Stated exercise.
Copy the lines below word for word, starting with the line that contains "name author: (L.) Urb." and ending with the last line of the rows, both included.

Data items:
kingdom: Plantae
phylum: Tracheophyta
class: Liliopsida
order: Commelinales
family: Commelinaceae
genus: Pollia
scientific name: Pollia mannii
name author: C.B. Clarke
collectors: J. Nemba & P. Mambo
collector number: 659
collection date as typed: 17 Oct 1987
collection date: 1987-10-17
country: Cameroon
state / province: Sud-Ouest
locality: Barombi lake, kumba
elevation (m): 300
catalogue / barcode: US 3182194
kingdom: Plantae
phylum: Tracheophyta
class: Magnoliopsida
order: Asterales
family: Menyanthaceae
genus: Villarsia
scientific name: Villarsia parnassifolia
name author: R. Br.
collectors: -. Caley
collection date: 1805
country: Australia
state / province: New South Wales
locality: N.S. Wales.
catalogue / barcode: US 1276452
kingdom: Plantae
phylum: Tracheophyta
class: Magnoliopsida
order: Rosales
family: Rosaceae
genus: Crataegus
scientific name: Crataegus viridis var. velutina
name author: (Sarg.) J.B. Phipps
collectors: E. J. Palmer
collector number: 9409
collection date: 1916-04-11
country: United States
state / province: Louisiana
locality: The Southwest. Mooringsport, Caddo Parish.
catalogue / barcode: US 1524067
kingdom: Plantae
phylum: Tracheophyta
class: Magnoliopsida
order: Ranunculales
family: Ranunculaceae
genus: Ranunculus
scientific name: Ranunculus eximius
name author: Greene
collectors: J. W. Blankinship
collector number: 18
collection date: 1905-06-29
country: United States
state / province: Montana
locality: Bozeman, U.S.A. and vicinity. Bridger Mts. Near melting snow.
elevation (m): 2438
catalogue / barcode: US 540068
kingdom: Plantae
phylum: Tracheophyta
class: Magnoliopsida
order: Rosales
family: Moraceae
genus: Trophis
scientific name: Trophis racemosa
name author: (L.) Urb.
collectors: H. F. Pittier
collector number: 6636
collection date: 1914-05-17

Exercise answer.
name author: (L.) Urb.
collectors: H. F. Pittier
collector number: 6636
collection date: 1914-05-17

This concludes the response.